Two fair dice are thrown. The numbers on them are taken as $$\lambda$$ and $$\mu$$, and a system of linear equations
$$x + y + z = 5$$
$$x + 2y + 3z = \mu$$
$$x + 3y + \lambda z = 1$$
is constructed. If $$p$$ is the probability that the system has a unique solution and $$q$$ is the probability that the system has no solution, then:

We have two independent fair dice. Each die can show any integer from $$1$$ to $$6$$ with equal probability $$\displaystyle \frac16$$. The first die gives the value $$\lambda$$ and the second die gives the value $$\mu$$. Using these values the following system of linear equations is formed:

$$$ \begin{aligned} x + y + z &= 5,\\[4pt] x + 2y + 3z &= \mu,\\[4pt] x + 3y + \lambda z &= 1. \end{aligned} $$$

For a system of three linear equations in the three unknowns $$x,\,y,\,z$$, the basic fact is:

• If the determinant of the coefficient matrix is non-zero, the system has a unique solution.
• If the determinant is zero, the system may be either consistent (infinitely many solutions) or inconsistent (no solution). Consistency has to be checked separately through the augmented matrix.

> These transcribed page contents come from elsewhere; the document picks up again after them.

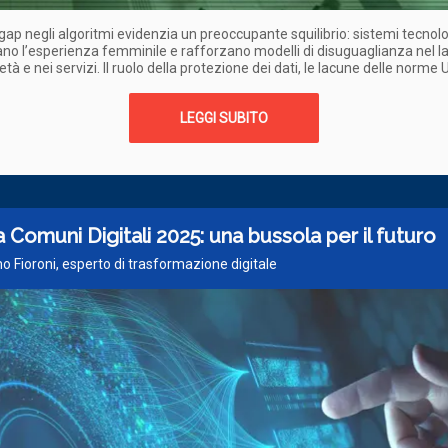
 gap negli algoritmi evidenzia un preoccupante squilibrio: sistemi tecnolo
no l’esperienza femminile e rafforzano modelli di disuguaglianza nel l
età e nei servizi. Il ruolo della protezione dei dati, le lacune delle norme 
LEGGI SUBITO
Comuni Digitali 2025: una bussola per il futuro
o Fioroni, esperto di trasformazione digitale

First we write the coefficient matrix $$A$$ and find its determinant. The matrix is

$$$ A = \begin{bmatrix} 1 & 1 & 1\\ 1 & 2 & 3\\ 1 & 3 & \lambda \end{bmatrix}, $$$

and its determinant is

$$$ \begin{aligned} \det A &=\;1 \Bigl(2\lambda-3\!\cdot\!3\Bigr) \;-\;1 \Bigl(1\!\cdot\!\lambda-3\!\cdot\!1\Bigr) \;+\;1 \Bigl(1\!\cdot\!3-2\!\cdot\!1\Bigr)\\[6pt] &=\;1(2\lambda-9)\;-\;(\lambda-3)\;+\;1\\[6pt] &=\;2\lambda-9-\lambda+3+1\\[6pt] &=\;\lambda-5. \end{aligned} $$$

So $$\det A=\lambda-5$$.

Now, $$\det A\neq0 \iff \lambda\neq5$$. Because $$\lambda$$ comes from a fair die, five of the six possible values (namely $$1,2,3,4,6$$) satisfy $$\lambda\neq5$$. Therefore

$$$ p = P(\text{unique solution}) = P(\lambda\neq5) = \frac{5}{6}. $$$

Next we look at the case $$\lambda=5$$, where the determinant is zero. We must decide when the system is inconsistent.

Setting $$\lambda=5$$, the equations become

$$$ \begin{aligned} x + y + z &= 5, \quad -(1)\\[4pt] x + 2y + 3z &= \mu, \quad -(2)\\[4pt] x + 3y + 5z &= 1. \quad -(3) \end{aligned} $$$

We eliminate $$x$$ by subtracting equation (1) from equations (2) and (3):

$$$ \begin{aligned} \text{(2)}-\text{(1)}&:;;0x + y + 2z = \mu - 5,\\[4pt] \text{(3)}-\text{(1)}&:;;0x + 2y + 4z = 1 - 5 = -4. \end{aligned} $$$

The left-hand sides satisfy $$[0,2,4]=2[0,1,2]$$, so the two new equations are multiples of each other. For the system to be consistent, the right-hand sides must have the same ratio; that is, we need

$$$ -4 = 2(\mu - 5)\;\Longrightarrow\;-4 = 2\mu - 10\;\Longrightarrow\;2\mu = 6\;\Longrightarrow\;\mu = 3. $$$

Thus:

• If $$\lambda=5$$ and $$\mu=3$$, the system is consistent (in fact it has infinitely many solutions).
• If $$\lambda=5$$ and $$\mu\neq3$$, the system is inconsistent and hence has no solution.

The probability of inconsistency is therefore

$$$ q = P(\lambda=5\ \text{and}\ \mu\neq3) = P(\lambda=5)\cdot P(\mu\neq3) = \frac16 \times \frac56 = \frac{5}{36}. $$$

We have found $$p=\dfrac56$$ and $$q=\dfrac{5}{36}$$, which corresponds to option D.

Hence, the correct answer is Option D.